かしわばやしの夜 [文学 日本 宮沢賢治 か行]
清作という(恐らく農夫)が、仕事を終え帰りの準備をしていると、どこからか調子っぱずれの歌声が聞こえてくる。そこには西洋風の格好をした絵かき男が立っていた。清作は彼の前まで行くと、わけのわからない感じで絡まれたので、彼もわけのわからない言葉を大声で発すると、二人は少し打ち解ける。

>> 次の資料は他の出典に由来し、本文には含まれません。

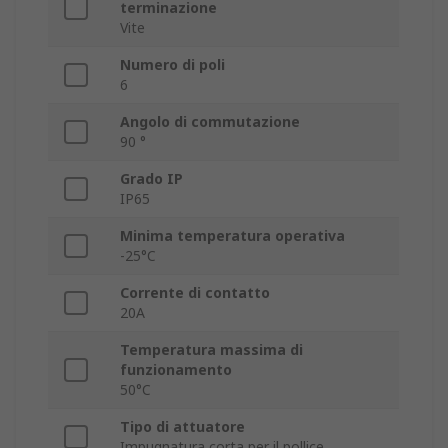
terminazione
Vite
Numero di poli
6
Angolo di commutazione
90 °
Grado IP
IP65
Minima temperatura operativa
-25°C
Corrente di contatto
20A
Temperatura massima di
funzionamento
50°C
Tipo di attuatore
Impugnatura corta per il pollice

その絵かきは、柏の木大王から誘われている、と言い、林の中までついてくるよう言う。
柏の木のところまで行くと、柏の木たちは清作をからかうような歌を歌う。それに対して、精作も大きい声で歌い返す。
柏の木大王のところまで行くと
「その人はよしなされ。前科者じゃぞ。前科九十八犯じゃぞ」と言われる。
精作は
「おら正直だぞ」と返すと
「貴さまの悪い斧のあとのついた九十八の足さきがいまでもこの林の中にちゃんと残っているじゃ」と言われる。
そこで精作は
「おれはちゃんと、山主の藤助に酒を二升買ってあるんだ」というと
「そんならおれにはなぜ酒を買わんか」と返される。
結局柏の木たちの歌合戦になり、最後はふくろうも加わり終わる。
わけのわからない楽しげな雰囲気の作品だが、人間が自然を、人間の論理で所有することと、自然の側からの論理をうまく対比させたシリアスな側面も持っている。音楽をつけた舞台にしたらそれなりに楽しい作品になりそうなものがたり。